Se já estivessem valendo as regras aprovadas no Congresso que criam incentivos ao voto em mulheres e negros, seriam mais beneficiados partidos à esquerda e os dois que já lideram a distribuição de verbas dos fundos partidário e eleitoral.

A reforma eleitoral, aprovada na semana passada no Congresso, prevê que, para efeitos de cálculo do rateio desses fundos, os votos em mulheres e em negros para a Câmara dos Deputados valerão por dois. A nova norma também estabelece que a contagem em dobro será aplicada uma única vez —por exemplo, no caso de voto recebido por uma mulher negra.

Levantamento feito pela Folha com base na votação para deputado federal em 2018 aponta que PT e PSL, as duas maiores siglas da Casa, poderiam receber, respectivamente, mais R$ 4,6 milhões e R$ 3,1 milhões do fundo partidário ao ano se os critérios atuais já incluíssem os incentivos aprovados.

Esse cálculo é apenas uma simulação, já que a lei aprovada agora estabelece que o novo padrão só vai vigorar a partir da votação de 2022, quando outra legislatura será eleita e outras siglas poderão ser beneficiadas, a depender do perfil de seus mais votados.

O PSL, por exemplo, se esfacelou em disputa interna envolvendo apoiadores do presidente Jair Bolsonaro e dificilmente repetirá a trajetória de 2018. Há três anos, Joice Hasselmann foi a deputada federal mais votada da história, com mais de 1 milhão de votos pelo partido em São Paulo. Posteriormente, ela rompeu com Bolsonaro e hoje defende seu afastamento da Presidência da República.

O DEM hoje negocia fusão com o PSL.

Pelos novos critérios que “duplicam votos” para o rateio dos fundos, duas siglas de esquerda também veriam sua fatia de verba pública aumentar significativamente, caso isso fosse aplicado com base na votação divulgada em 2018.

Dados brutos:

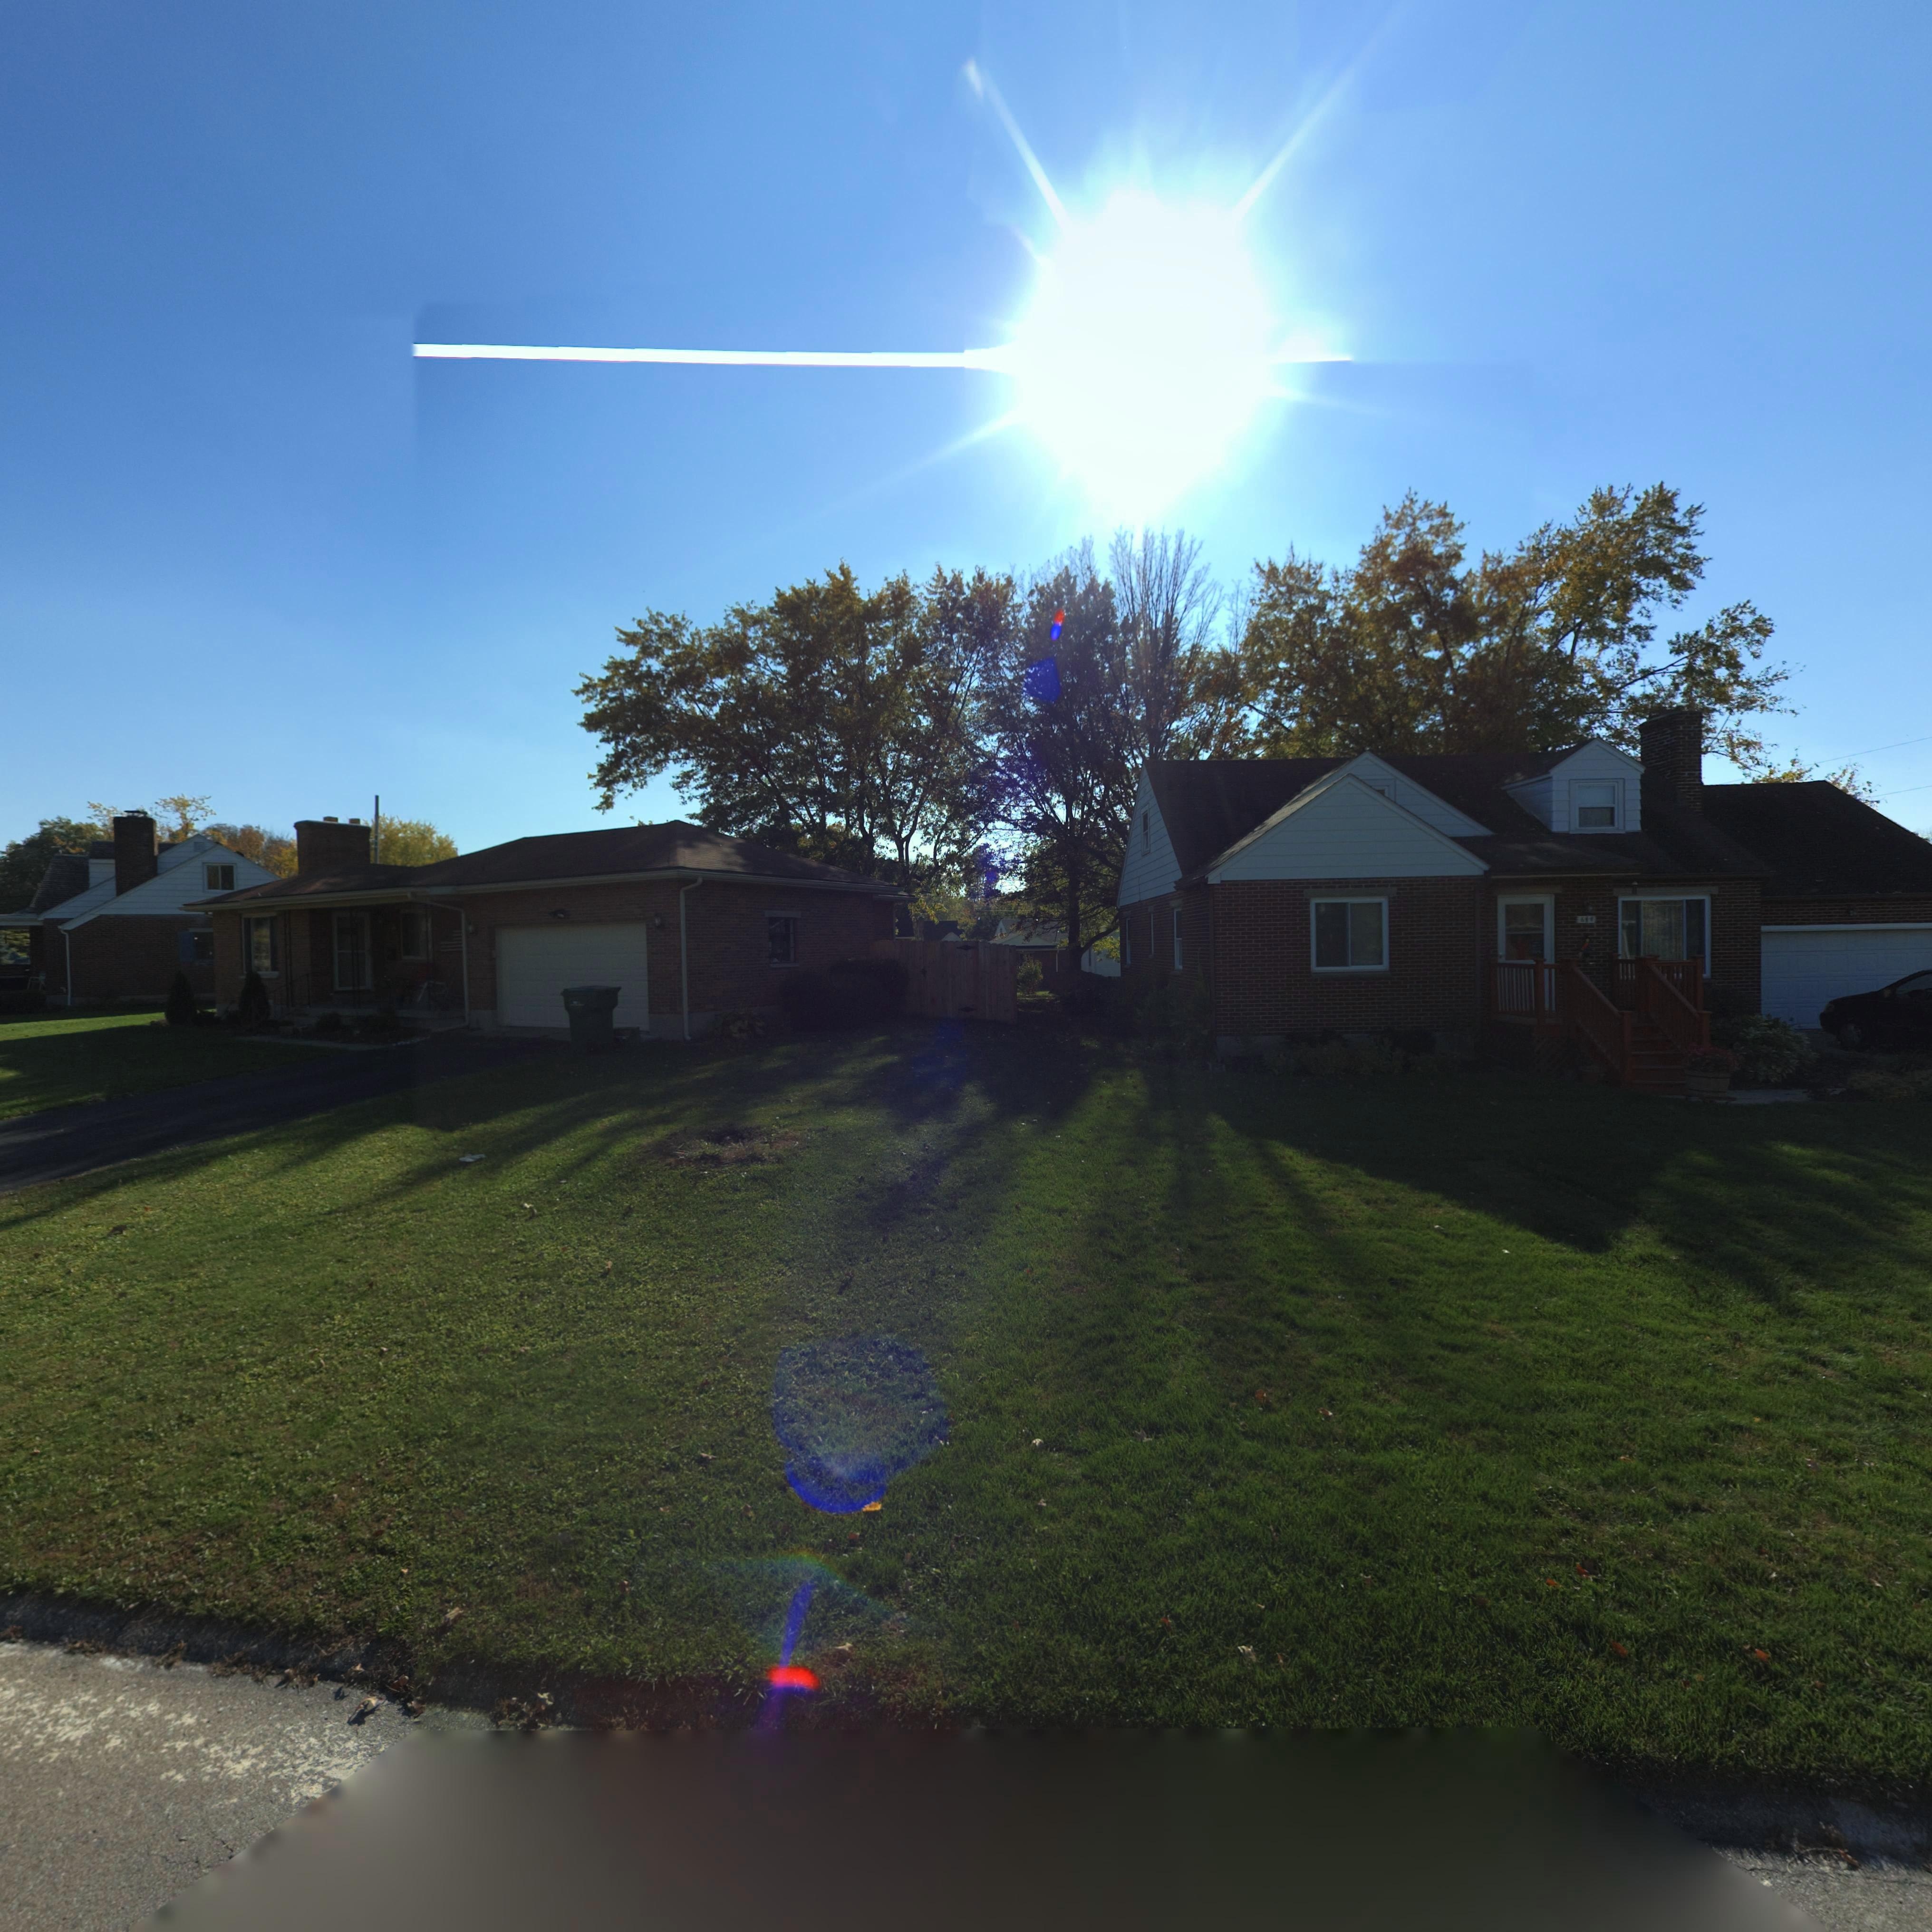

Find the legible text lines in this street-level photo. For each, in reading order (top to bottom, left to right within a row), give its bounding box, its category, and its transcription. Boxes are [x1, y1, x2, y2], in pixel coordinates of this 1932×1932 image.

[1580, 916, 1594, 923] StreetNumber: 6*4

Tarefa a realizar: Reescreva em forma de lista, mais curta, o parágrafo do trecho sobre a reforma eleitoral que começa com "A reforma eleitoral, aprovada na semana passada". Mantenha os fatos principais.

Resultado abaixo:
- A reforma eleitoral foi aprovada no Congresso na semana passada.
- No cálculo do rateio dos fundos partidário e eleitoral, os votos em mulheres e em negros para a Câmara dos Deputados valerão por dois.
- A contagem em dobro será aplicada uma única vez, como no caso de um voto recebido por uma mulher negra.